§ What you will do
Which lines in the items below contain the word "Fragen"? List each of those lines in full, treating uppercase and lowercase letters as different.
--- START ---
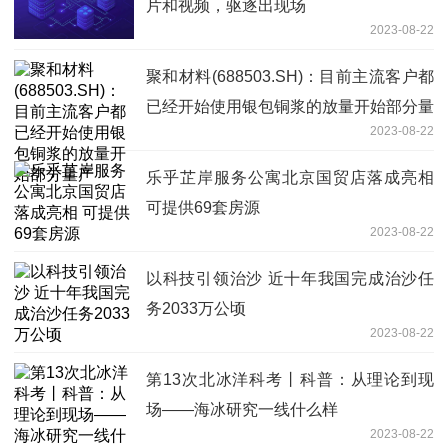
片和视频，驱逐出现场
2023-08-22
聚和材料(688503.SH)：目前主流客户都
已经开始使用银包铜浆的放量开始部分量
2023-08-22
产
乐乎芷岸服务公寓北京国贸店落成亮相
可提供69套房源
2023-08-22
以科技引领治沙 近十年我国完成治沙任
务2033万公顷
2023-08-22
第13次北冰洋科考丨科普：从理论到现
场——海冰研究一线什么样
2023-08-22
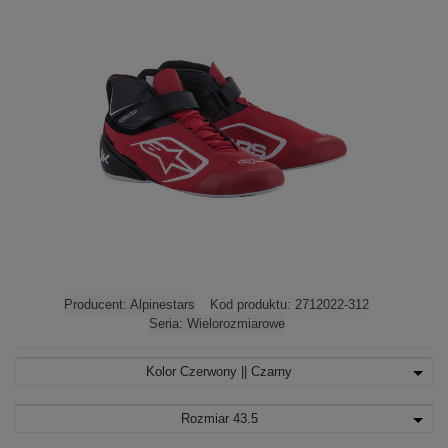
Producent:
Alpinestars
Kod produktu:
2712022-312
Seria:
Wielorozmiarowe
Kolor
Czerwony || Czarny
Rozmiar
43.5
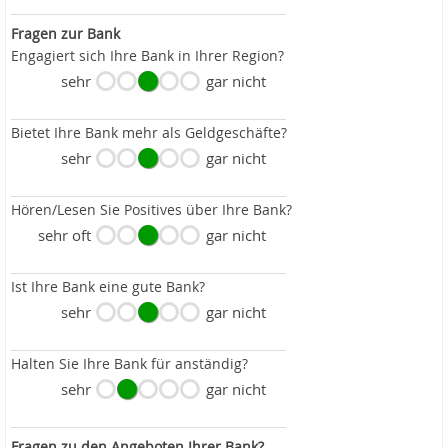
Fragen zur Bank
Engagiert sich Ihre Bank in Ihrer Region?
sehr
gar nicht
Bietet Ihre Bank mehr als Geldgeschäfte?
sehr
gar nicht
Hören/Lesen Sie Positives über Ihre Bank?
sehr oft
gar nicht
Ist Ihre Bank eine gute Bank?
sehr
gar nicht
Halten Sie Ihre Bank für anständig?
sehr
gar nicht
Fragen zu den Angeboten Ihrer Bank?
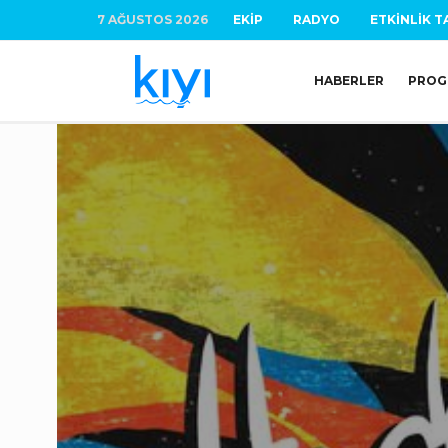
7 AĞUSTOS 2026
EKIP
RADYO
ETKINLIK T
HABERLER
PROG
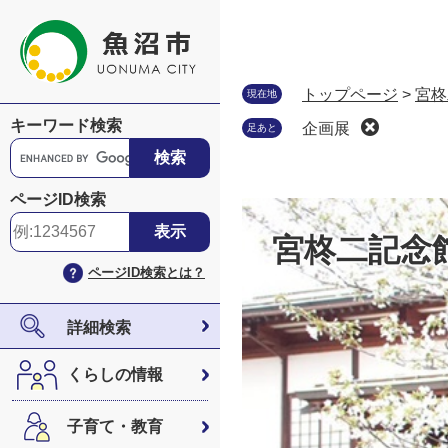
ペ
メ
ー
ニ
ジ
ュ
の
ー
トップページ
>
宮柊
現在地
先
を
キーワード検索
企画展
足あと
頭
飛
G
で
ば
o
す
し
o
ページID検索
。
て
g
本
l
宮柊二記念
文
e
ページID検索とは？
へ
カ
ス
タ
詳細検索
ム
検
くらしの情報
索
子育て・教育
--- END ---
--- START ---
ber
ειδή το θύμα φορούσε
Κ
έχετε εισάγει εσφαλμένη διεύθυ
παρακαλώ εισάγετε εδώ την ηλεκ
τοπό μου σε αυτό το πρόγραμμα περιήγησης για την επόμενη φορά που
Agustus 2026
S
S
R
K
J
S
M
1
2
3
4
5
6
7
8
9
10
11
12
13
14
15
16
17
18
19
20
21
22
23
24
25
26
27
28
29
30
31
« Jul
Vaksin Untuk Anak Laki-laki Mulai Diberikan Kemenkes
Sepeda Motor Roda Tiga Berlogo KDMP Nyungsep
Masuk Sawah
--- END ---
§ Solution below
Fragen zur Bank
Fragen zu den Angeboten Ihrer Bank?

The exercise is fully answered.